Where to begin? I think I’ll start with a list of great novels of the world and then a list of moderns.
Tolstoi War and Peace Flaubert Madame Bovary (You really ought to have Anna Karenina for comparison but I love War and Peace more.) Dostoevski The Brothers Karamazov. Thomas Mann Death in Venice (for starters). George Eliot Middlemarch Jane Austen Persuasion Scott Fitzgerald The Great Gatsby Saul Bellow Henderson the Rain King Henry James The Ambassadors. Chekhov stories – start with the collection in Penguin that includes Lady with a Little Dog. I am at the moment passionately reading Balzac but I don’t think I can ask anyone of you to take a run at him, especially in translation which doesn’t always work You could try Lost Illusions and its sequel. Dickens – what to include, what to leave out? Any and all. Bleak House and Great Expectations – one in the third person, one in the first person.

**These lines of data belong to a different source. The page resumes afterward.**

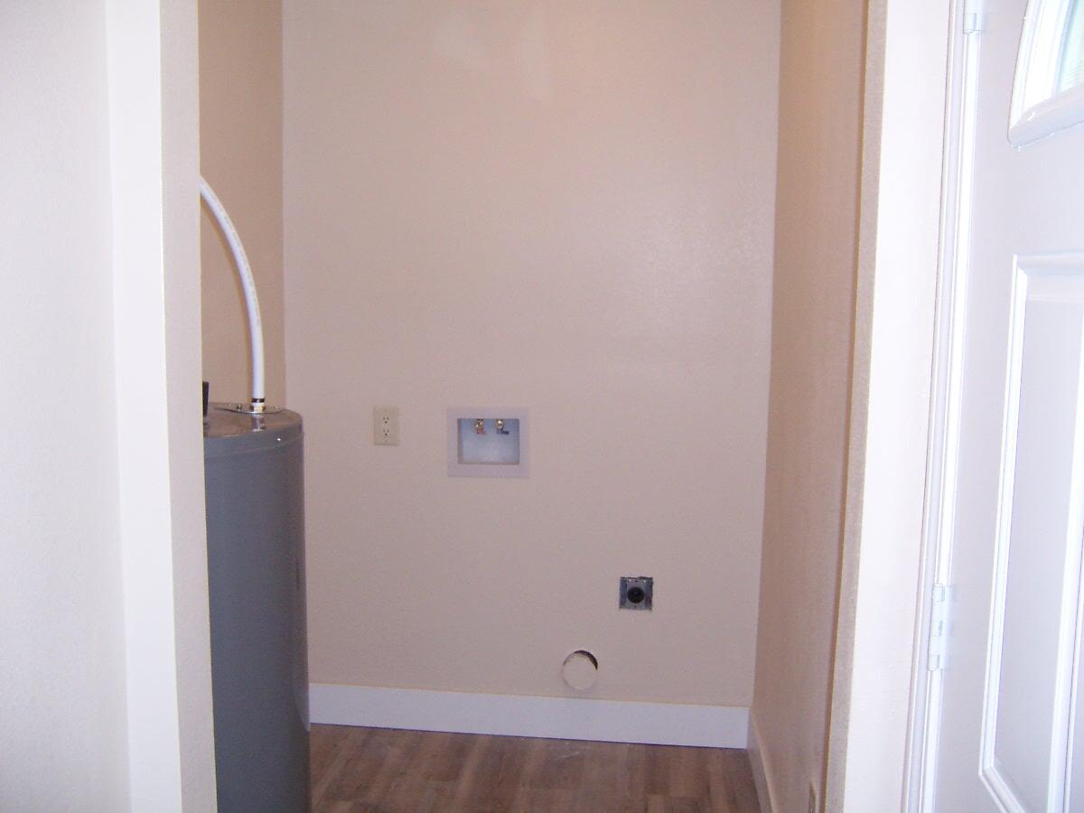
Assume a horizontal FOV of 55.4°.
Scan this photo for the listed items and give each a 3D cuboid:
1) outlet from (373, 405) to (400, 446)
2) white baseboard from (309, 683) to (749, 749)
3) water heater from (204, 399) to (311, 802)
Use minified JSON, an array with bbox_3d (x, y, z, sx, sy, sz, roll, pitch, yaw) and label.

Moderns. Alice Munro’s short stories. Penelope Fitzgerald The Blue Flower but all her books are wonderful. Like some of you I am excited by Hilary Mantel. Lawrence Norfolk (not easy but if you get caught up in it, amazing) The Pope’s Rhinoceros. Julia Franck The Blind Side of the Heart – translation just out, knocked me over. I am very interested in Michelle de Kretser. Michael Ondaatje’s early novel In the Skin of a Lion. I am also watching Nadeem Aslam who writes wonderfully. His last book was grim and beautiful in equal proportions. Iris Murdoch – my favourites are perhaps her first Under the Net and maybe The Black Prince. Philip Hensher – both his elegant early short novels and the two big ones – The Mulberry Empire and The Northern Clemency. I read Yiyun Li’s The Vagrants and cannot get it out of my head. She and Julia Franck are my Books of the Year, so far. And Wolf Hall. As you can see I have mixed up two sections of the answer – moderns, and “who to look out for.” I truly enjoyed Dai Siije’s Balzac and the Little Chinese Seamstress – it’s translated from the French, and the French, who are preoccupied with style, say the sentences are not elegant. But it’s an amazing story, told with wit, and a way of seeing into a distant world. His second book is amazing too. A new way into China by a maker of fables who is both grim and funny and elegant. It’s not that I’m peculiarly interested in China – it’s because there are a few new Chinese writers who seem to be saying new things in new ways.
I could go on and on. Kafka is essential at some point. I love Ford Madox Ford – I think I’d recommend The Good Soldier and his first world war quartet before D.H.Lawrence and E,M.Forster – but I think this is partly reaction after having taught those two too much and reacted against their influence. This is a list of books that matter to me as a writer – and I write because I read. Which brings me on to my last point. I really write as I do because I was overwhelmed by Shakespeare as a girl. The English language is wonderful and can do all sorts of things both simple and complicated , straightforward and beautiful – and I do think much of its range and flexibility and breadth – for writers and readers – exists because he wrote as he did when he did. So you imaginary readers who have read nothing must at some point read him – the major tragedies first – Lear, Macbeth, Antony and Cleopatra, Hamlet – and then things like Troilus and Cressida and Measure for Measure - and The Tempest and The Winter’s Tale – and then, the comedies, which are harder than the tragedies because the jokes and the vocabularies have dated – except perhaps A Midsummer Night’s Dream, which is a must-read. And haunts The Children’s Book, so maybe I’ll stop there. Thank you for all the intelligent reading.